We’ve talked about this. 🙂 Go for it. And post your “after” pics.
It’s all perspective I suppose. I don’t care about defined abs any more because they don’t indicate overall health. A flat tummy, decent BMI and a good ability to oxygenate and clean the blood (lungs and liver, baby) matter more to me. I used to care about hair, and that one’s got no important purpose at all for humans! It’s just evolutionary leftovers. Funny what we obsess about.
You’re always the sensible one! 🙂
I’m working hard on rehabbing my entire body! I found out strong abs help in avoiding accidents. Your core even aids in walking. So go for the strong abs and if they look like Goslings, post a picture PLEASE! 🙂
Strong abs is definitely important, I’ve learned that too. Hopefully your rehab is going strong!
Stomachs are not meant to be flat.
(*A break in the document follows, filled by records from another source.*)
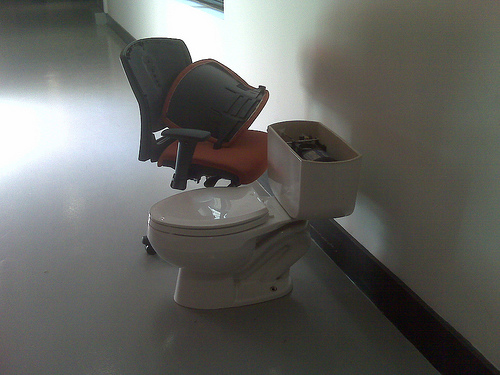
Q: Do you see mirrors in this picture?
A: No, there are no mirrors.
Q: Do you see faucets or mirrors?
A: No, there are no mirrors or faucets.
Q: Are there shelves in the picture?
A: No, there are no shelves.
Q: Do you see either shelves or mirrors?
A: No, there are no shelves or mirrors.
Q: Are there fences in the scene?
A: No, there are no fences.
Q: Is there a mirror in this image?
A: No, there are no mirrors.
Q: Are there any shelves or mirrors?
A: No, there are no mirrors or shelves.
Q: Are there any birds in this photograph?
A: Yes, there is a bird.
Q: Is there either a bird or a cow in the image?
A: Yes, there is a bird.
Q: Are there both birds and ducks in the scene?
A: No, there is a bird but no ducks.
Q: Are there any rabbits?
A: No, there are no rabbits.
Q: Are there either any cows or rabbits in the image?
A: No, there are no rabbits or cows.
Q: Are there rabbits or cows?
A: No, there are no rabbits or cows.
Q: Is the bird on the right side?
A: Yes, the bird is on the right of the image.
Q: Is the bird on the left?
A: No, the bird is on the right of the image.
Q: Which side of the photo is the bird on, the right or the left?
A: The bird is on the right of the image.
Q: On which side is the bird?
A: The bird is on the right of the image.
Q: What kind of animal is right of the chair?
A: The animal is a bird.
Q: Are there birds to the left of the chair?
A: No, the bird is to the right of the chair.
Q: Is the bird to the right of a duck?
A: No, the bird is to the right of the chair.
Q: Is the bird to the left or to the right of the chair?
A: The bird is to the right of the chair.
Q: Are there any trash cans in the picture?
A: No, there are no trash cans.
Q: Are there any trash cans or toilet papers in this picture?
A: No, there are no trash cans or toilet papers.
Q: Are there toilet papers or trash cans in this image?
A: No, there are no trash cans or toilet papers.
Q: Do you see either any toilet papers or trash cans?
A: No, there are no trash cans or toilet papers.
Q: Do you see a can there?
A: No, there are no cans.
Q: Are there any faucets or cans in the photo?
A: No, there are no cans or faucets.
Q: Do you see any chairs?
A: Yes, there is a chair.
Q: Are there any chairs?
A: Yes, there is a chair.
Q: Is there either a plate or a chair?
A: Yes, there is a chair.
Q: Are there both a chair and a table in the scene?
A: No, there is a chair but no tables.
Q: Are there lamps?
A: No, there are no lamps.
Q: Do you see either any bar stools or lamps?
A: No, there are no lamps or bar stools.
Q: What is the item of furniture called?
A: The piece of furniture is a chair.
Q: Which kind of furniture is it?
A: The piece of furniture is a chair.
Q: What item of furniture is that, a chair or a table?
A: This is a chair.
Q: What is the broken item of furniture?
A: The piece of furniture is a chair.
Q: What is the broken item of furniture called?
A: The piece of furniture is a chair.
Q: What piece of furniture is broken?
A: The piece of furniture is a chair.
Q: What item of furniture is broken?
A: The piece of furniture is a chair.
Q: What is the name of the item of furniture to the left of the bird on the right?
A: The piece of furniture is a chair.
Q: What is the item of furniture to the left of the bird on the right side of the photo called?
A: The piece of furniture is a chair.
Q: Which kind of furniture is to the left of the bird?
A: The piece of furniture is a chair.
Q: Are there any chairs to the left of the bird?
A: Yes, there is a chair to the left of the bird.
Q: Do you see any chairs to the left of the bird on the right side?
A: Yes, there is a chair to the left of the bird.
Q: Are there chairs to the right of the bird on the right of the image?
A: No, the chair is to the left of the bird.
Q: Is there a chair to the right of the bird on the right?
A: No, the chair is to the left of the bird.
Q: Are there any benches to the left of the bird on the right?
A: No, there is a chair to the left of the bird.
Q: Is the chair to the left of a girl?
A: No, the chair is to the left of a bird.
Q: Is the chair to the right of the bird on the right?
A: No, the chair is to the left of the bird.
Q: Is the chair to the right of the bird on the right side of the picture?
A: No, the chair is to the left of the bird.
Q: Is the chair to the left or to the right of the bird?
A: The chair is to the left of the bird.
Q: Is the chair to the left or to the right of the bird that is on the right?
A: The chair is to the left of the bird.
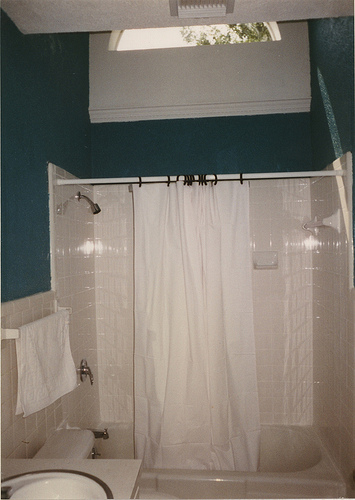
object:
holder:
[251, 249, 278, 271]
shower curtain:
[133, 181, 263, 474]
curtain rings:
[137, 171, 245, 186]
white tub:
[87, 400, 350, 497]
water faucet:
[96, 428, 111, 442]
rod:
[53, 168, 347, 186]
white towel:
[14, 310, 79, 415]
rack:
[3, 324, 20, 338]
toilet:
[14, 400, 139, 482]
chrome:
[75, 187, 103, 219]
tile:
[283, 184, 312, 421]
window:
[113, 20, 284, 51]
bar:
[264, 185, 350, 285]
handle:
[72, 357, 100, 386]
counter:
[3, 448, 151, 499]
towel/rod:
[12, 305, 79, 420]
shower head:
[57, 192, 122, 224]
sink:
[1, 466, 113, 500]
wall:
[6, 146, 31, 271]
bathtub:
[83, 410, 348, 498]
I don’t care what anyone says. Yes, many people claim to enjoy exercise. But then, many people claim to have been abducted by aliens too.
I’m not sure I really enjoy it, I guess some days I do. Sort of depends on how motivated I feel. Exercise, that is, not alien abduction…
I’m sure it’s the winter layer thing that’s in your head. I very recently came to the decision that (many, but of course not all) people my age who are in Ryan Gosling-esque shape spend a lot of time achieving that and they tend to be (again, many but not all) self-absorbed. It’s not fair, but it’s a sub-conscious automatic judgment that I have to catch myself and correct, lest I judge unfairly. Be healthy and happy. Washboard completely unnecessary and often a turn-off. Not that my opinion should matter!
Are you saying I have a winter layer?!? J/K you are right, I get motivated when the temps warm up. Especially since its too damn cold to go out in an unheated barn when its 5 degrees outside! Don’t worry though about me being self absorbed. That’s why I blog, to get all the self-absorbtion out of my system! 😉
I think you are probably the least self-absorbed person in the blogosphere. 🙂
I’ve always been more about the eyes, rather than the abs, of guys. But if you want to keep working on them, I won’t mind. As long as you never, ever, decide to start up an Instagram feed of your ab-ness. *grin*
What’s Instagram?!? J/k I know what it is but don’t use it. Enough time wasters already!
No, washboard abs are not necessary, but flabby flub-handles are a definite turn-off. (“Love”-handles? Give me a break. Do men call women’s fat-prone areas by terms of endearment? Hah!). The same exercises ward off those. There is something definitely hot about a guy who keeps in shape–no bulging muscles required.
I guess that’s what I’m getting at. The whole having abs is more of a rhetorical question. Its more like “when is it okay to stop giving a shit about about fitness?” I don’t mean stop being healthy, I mean stop trying to work out like a 20 year old. Probably depends on ones level of vanity I guess and like the guy who commented up above who’s 68 and still wants to run down the trail and look good with his shirt off, I’ll probably always think the same way!
Actually, I kinda wanted to get a gander at that 68-year-old, just reading that…
–Dirty Ole’ Babe
I’m not a huge abs girl, I mean, I won’t kick a guy with great abs off my bed (my husband would take care of that), but I’m more into men’s arms (forearms). As long as there is not a huge belly I’m ok with no great abs. Don’t worry, once u turn 50 then you really don’t care and you just want to be alive and to have fun. 💪💪
So I have about 2.5 years before I can stop worrying about all this shit?!? 🙂
I love that it’s almost all women commenting. Your men readers have already let themselves go.
Maybe they were all busy in the gym!
My wife’s giving birth to three children ruined my body.
You can get it back, just buy my set of three DVDs. Three easy payments of $49.99!
You can’t have my cheeseburger money.
You can get it back, just buy my set of three DVDs. Three easy payments of $49.99! 🙂
You know they say that if your abs show, you probably don’t have a healthy amount of fat in your body. So there’s that.
I like it, that’s what I’m going with from now on!